I sat on a water task force for several years during the last long drought here in western South Dakota. Reservoirs are vital to support business, agriculture and the community. When they shrink, people panic, but my experience is that the resolve to effectively manage water evaporates as soon as it starts to rain again.
The real drought in California has been a lack of planning…
Southern California is naturally arid while the northern half of the state usually gets ample rainfall. There are regular cycles of drought as the ocean’s surface temperature fluctuates and shifts weather patterns. Everybody knows about the drought cycles. That’s why the state is sprinkled with more than 1,300 reservoirs.
Despite the system of reservoirs, California finds itself desperately short of water. The shortage is not enough to force rationing in major cities, but it has forced ranchers to sell off cattle herds, nut and fruit orchards to be thinned, and lawns to go brown.
If reservoirs did not exist, rainfall during wet years would flow straight to streams and eventually out to sea. During dry years, those streams and rivers would just dry up. The reservoirs create the illusion of a plentiful water supply, keeping streams flowing even when it does not rain — until they themselves dry up.
Decades ago, California started managing water to protect endangered species rather than to protect against drought cycles. Now, there’s nothing inherently wrong with protecting endangered species — no one wants to see critters become extinct. It is a tough decision to choose between life and death for an animal that can’t defend itself.
The fact is California’s growth is limited by its supply of water. The population is now 38.7 million and the Department of Finance expects it to grow to 42 million by 2025 and 49 million by 2050. But what will they drink? Where will they live? Without reliable access to one of the most basic needs of life, we’re looking at a state with limited growth potential.
Running Out of Options
Governor Jerry Brown’s statewide mandate to cut water use by 25% will likely lead to even tougher local restrictions, impacting the housing market throughout the state.
One unknown for home builders is whether or not local government will restrict the number of new connections to municipal water supplies. It is impossible to plan new developments if you don’t know if water will be available.

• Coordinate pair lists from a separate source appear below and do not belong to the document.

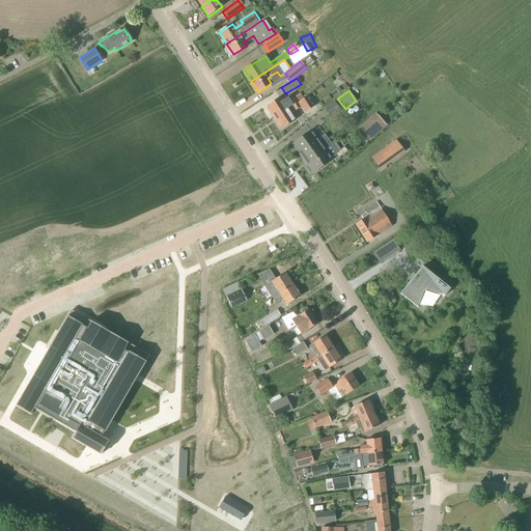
[(275,117),(303,99),(299,93),(288,100),(287,98),(282,101),(280,98),(268,106),(275,117)]
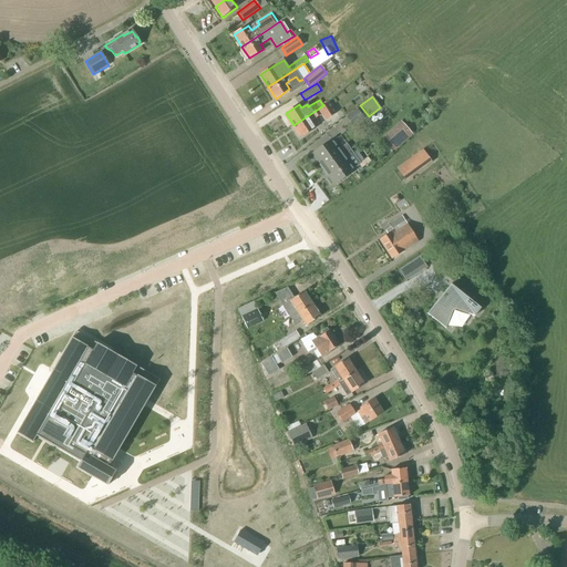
[(323,105),(294,125),(300,137),(315,129),(310,122),(316,119),(316,117),(320,115),(325,121),(337,113),(329,102),(323,106),(323,105)]
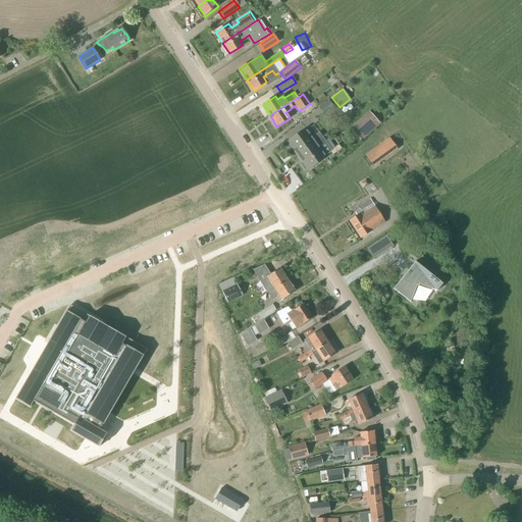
[(324,116),(335,109),(328,100),(318,107),(324,116)]
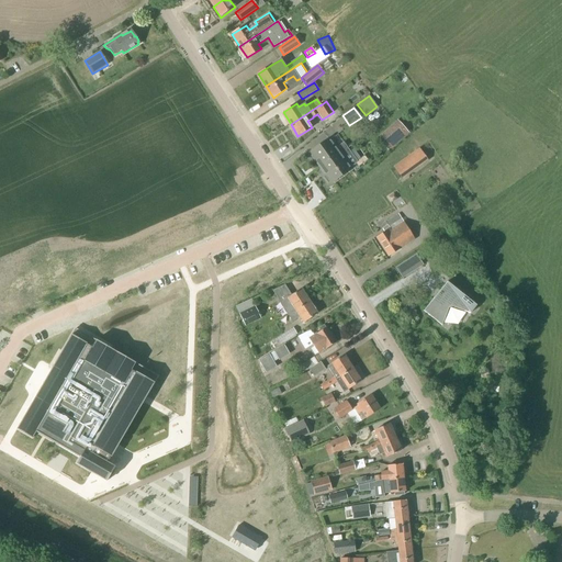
[(397,121),(377,138),(389,153),(409,134),(397,121)]
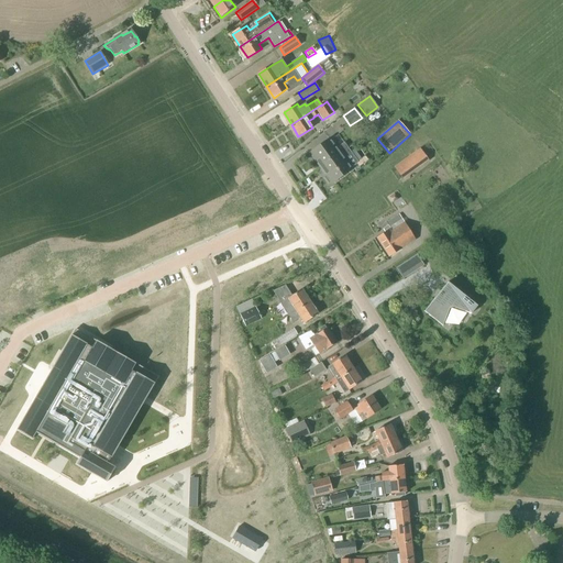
[(320,167),(348,147),(344,142),(337,148),(329,139),(309,153),(310,154),(308,156),(313,162),(316,161),(320,167)]
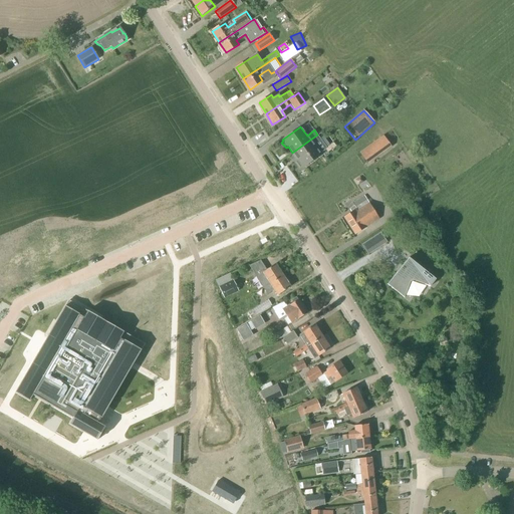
[(317,135),(292,153),(298,161),(296,162),(300,168),(302,166),(303,168),(320,155),(320,154),(327,149),(317,135)]
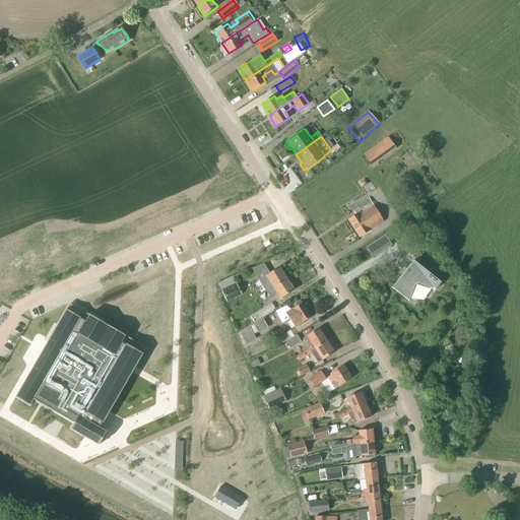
[(376,146),(364,155),(371,165),(382,156),(383,155),(376,146)]
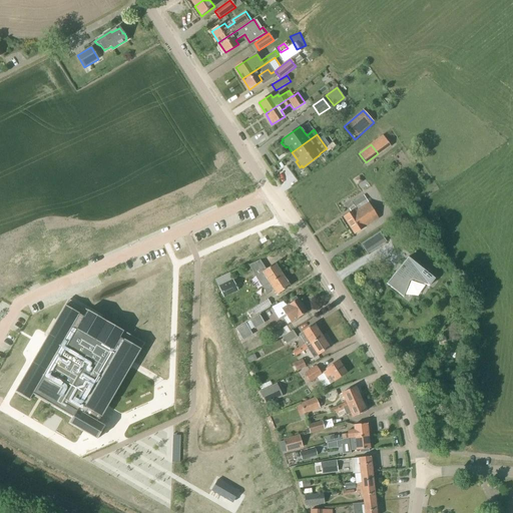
[(378,219),(368,202),(357,209),(356,208),(343,216),(355,234),(368,226),(368,225),(378,219)]
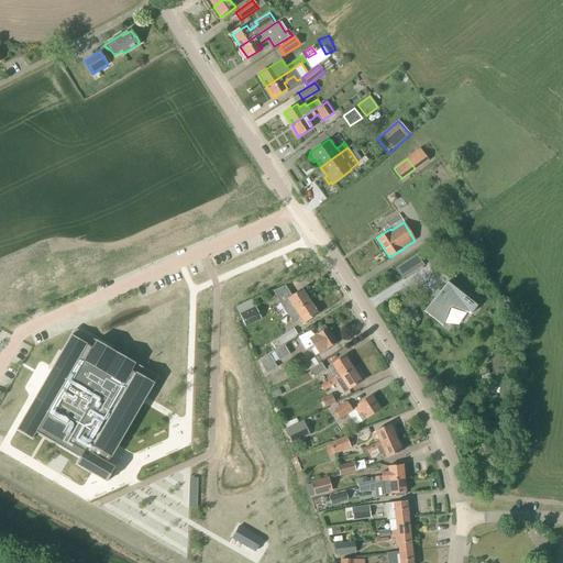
[(420,272),(422,276),(431,271),(421,256),(409,264),(416,274),(420,272)]
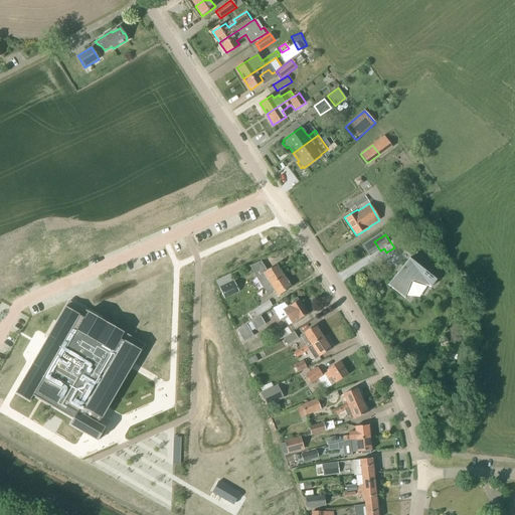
[(436,281),(409,259),(387,286),(404,299),(409,284),(409,283),(410,283),(410,282),(411,282),(412,282),(412,281),(413,281),(414,282),(431,288),(431,287),(428,286),(434,280),(436,282),(436,281)]
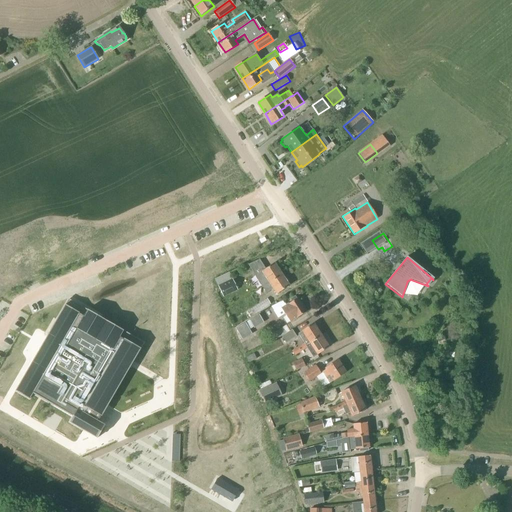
[(262,288),(282,275),(275,263),(255,276),(262,288)]
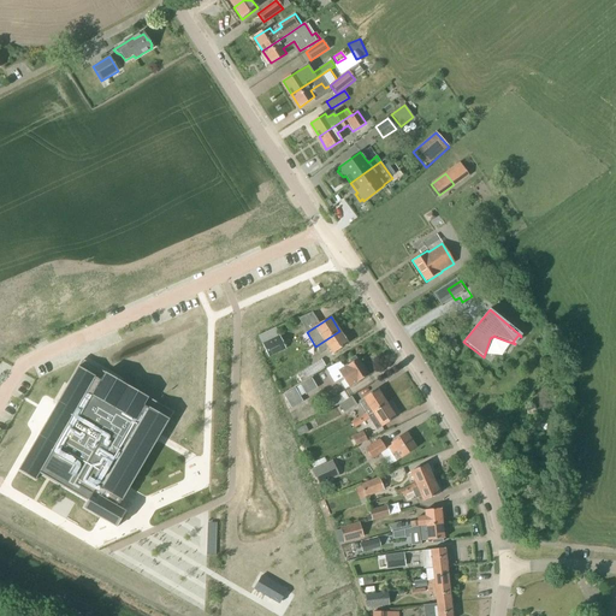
[(339,331),(315,347),(320,353),(329,348),(332,354),(348,344),(339,331)]
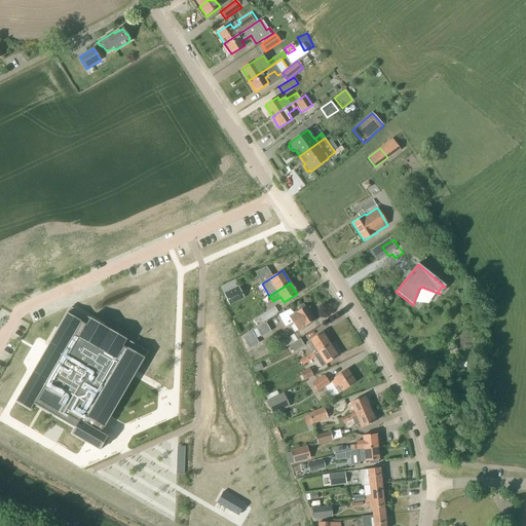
[(223,294),(229,305),(243,299),(238,287),(223,294)]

New home construction already needs to conform to arid landscape designs, which incorporate arid plants, rocks, and drip irrigation of recycled water. New homes have needed low flow fixtures for years, too.
The governor’s mandate to cut water use by 25% may not be enough to help the state in the long haul. As new home construction slows it will restrict the number of workers who can move into the state to take new jobs. That means California’s economy will gradually slow — and that’s not good for a state that relies on high taxes to sustain itself.
California, especially the southern half of the state, is an arid climate and there is a possibility that the state is fast approaching its limit for growth. There’s only so much water to go around even if residents turn their lush lawns and swimming pools into rock gardens.
A State of Change
The rain will return during next winter’s rainy season, mostly due to the dwindling impact of El Niño. Reservoirs will start to be replenished. Of course, it’s difficult to predict how fast the reservoirs will recover. For example, despite good Northern California rainfall this winter, almost everything flowed out to the ocean to support the Delta smelt.
But even as water levels improve in reservoirs, old habits die hard. There will likely be a rush to return to old lifestyles. Water restrictions will be shed and water will flow out of reservoirs as if there will never be another drought despite the state’s long history of water troubles.
The real drought in California has been a lack of common sense.
Reservoirs are vital to support business, agriculture and communities. California has to resolve to effectively manage water even then it starts to rain again, looking for as many two-for-one benefits as it can. It might mean that the state’s economy will be forever limited. Farmers might be forced to shift from water-needy crops such as almonds and lettuce, changing the agricultural landscape of the state. The citizens and regulators will have to decide exactly what the state’s priorities are over the course of the next decade, opening the door for more investment in infrastructure and better water management.